Heritage listed grandstands

The Members’ Stand and Lady Members’ Stand at the Sydney Cricket Ground are two heritage-listed grandstands located at Driver Avenue in the inner eastern Sydney suburb of Moore Park in the City of Sydney local government area of New South Wales, Australia. It was designed by J. Kirkpatrick and built from 1900. The property is owned by the Sydney Cricket and Sports Ground Trust, an agency of the Government of New South Wales. It was added to the New South Wales State Heritage Register on 2 April 1999.

The area occupied by the stands were previously Aboriginal land, a water reserve, community facility, showground, and cricket ground.

== History ==
In 1811 Governor Macquarie proclaimed Sydney’s second Common, an area of 1000 acre.

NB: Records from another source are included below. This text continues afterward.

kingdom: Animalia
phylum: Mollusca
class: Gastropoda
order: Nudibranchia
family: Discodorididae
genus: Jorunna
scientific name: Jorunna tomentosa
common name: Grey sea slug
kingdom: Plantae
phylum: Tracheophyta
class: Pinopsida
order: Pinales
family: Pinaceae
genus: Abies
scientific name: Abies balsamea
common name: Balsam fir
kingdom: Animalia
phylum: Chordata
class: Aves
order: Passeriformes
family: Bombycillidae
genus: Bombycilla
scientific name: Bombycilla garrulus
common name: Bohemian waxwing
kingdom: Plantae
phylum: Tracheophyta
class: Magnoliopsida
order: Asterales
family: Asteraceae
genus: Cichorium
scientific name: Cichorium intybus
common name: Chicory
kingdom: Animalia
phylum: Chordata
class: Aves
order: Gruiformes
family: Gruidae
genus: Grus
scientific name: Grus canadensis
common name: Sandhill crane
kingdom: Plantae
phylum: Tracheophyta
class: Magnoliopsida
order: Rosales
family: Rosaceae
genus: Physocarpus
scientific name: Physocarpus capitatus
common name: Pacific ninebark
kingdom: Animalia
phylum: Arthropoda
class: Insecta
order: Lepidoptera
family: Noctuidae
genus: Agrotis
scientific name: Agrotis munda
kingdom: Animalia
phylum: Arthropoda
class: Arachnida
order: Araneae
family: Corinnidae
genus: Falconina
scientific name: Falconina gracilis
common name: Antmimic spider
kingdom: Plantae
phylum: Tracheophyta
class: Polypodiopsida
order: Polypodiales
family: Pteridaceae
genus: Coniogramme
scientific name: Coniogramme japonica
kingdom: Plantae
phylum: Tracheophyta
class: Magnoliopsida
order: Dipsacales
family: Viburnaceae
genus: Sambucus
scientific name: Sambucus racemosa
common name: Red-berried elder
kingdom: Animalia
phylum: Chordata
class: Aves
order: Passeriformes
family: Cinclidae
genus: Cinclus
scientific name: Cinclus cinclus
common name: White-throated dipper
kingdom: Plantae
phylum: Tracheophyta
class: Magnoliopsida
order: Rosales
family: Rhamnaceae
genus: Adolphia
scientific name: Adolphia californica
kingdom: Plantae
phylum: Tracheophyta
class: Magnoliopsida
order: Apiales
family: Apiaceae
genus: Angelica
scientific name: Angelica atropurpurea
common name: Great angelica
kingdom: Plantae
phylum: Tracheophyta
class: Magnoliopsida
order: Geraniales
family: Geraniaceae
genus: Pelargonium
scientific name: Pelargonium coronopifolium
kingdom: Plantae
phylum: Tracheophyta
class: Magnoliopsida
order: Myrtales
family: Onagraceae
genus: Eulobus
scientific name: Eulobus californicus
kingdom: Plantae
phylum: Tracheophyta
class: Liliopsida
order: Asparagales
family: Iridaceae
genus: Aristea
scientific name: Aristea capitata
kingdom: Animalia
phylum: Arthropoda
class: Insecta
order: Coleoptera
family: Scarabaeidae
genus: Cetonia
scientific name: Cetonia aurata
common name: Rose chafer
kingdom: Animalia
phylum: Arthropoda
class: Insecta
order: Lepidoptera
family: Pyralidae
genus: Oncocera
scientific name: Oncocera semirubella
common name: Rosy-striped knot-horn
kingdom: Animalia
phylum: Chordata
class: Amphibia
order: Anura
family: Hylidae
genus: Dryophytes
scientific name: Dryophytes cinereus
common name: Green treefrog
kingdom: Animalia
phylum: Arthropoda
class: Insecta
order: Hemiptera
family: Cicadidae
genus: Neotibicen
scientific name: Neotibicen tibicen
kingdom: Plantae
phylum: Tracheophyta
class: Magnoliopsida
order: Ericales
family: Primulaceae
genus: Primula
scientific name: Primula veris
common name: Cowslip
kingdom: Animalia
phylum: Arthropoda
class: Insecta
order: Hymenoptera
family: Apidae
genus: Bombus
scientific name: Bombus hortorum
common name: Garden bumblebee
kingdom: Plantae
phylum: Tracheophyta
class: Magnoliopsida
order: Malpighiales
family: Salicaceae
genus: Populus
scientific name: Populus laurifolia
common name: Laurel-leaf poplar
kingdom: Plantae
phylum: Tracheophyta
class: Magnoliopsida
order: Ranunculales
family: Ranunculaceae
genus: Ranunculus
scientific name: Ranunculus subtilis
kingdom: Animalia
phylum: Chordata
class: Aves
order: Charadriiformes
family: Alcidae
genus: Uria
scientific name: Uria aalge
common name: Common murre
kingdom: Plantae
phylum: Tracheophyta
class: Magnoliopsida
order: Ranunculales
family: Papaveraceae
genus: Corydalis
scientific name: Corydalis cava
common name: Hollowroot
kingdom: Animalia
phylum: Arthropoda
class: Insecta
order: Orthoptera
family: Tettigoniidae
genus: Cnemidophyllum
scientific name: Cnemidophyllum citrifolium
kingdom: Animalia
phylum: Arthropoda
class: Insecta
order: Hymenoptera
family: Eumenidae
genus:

The establishment of the Sydney Cricket Ground dates from 1854 when matches were played there by members of the military from Victoria Barracks. From 1876 all major cricket matches were played at these grounds. The earliest grandstands date from around the turn of the century when four grandstands were constructed. Of these, only the Members Stand and the Lady Members Stand survive.

The Members’ Stand, a large two level grandstand was constructed c. 1886 and designed by architect, John Kirkpatrick. The stand incorporates an earlier three storey stuccoed brick club room at the rear. The original Members’ Stand was built in 1878 in the north west corner where the current Members‘ Stand now sits. The Members’ Stand was rebuilt on its current site at a cost of .

On 3 May 1896 the foundation stone of the Lady Members’ Stand was set by Viscountess Hampden, Susan Henrietta Cavendish, wife of the then NSW Governor Henry Brand, 2nd Viscount Hampden. The completed stand was opened later that same year, along with a concrete cycling track which circled the inside of the ground. Like the Members' Stand, the Lady Members' Stand, commonly called the Ladies' Pavilion, is an elegant two level grandstand constructed of cast iron and with an extensive three-storey members' room at the rear.

From 1920 to 1937, the dominant visual elements of the (adjacent) Sydney Showground complex by this time were the peripheral walls, the iconic Members’ Stand clock tower, and tower of the Anthony Hordern Building.

== Description ==
Timber, brick and cast iron column and truss grandstands with ornate cast iron balustrades and green painted corrugated iron roofs. The stands are accessed via Gate A located on Driver Avenue.

== Heritage listing ==
As at 1 September 2000 the stands have consistency of form and detail and are possibly the finest examples of their type in New South Wales.

The Sydney Cricket Ground Members' Stand and Lady Members' Stand was listed on the New South Wales State Heritage Register on 2 April 1999.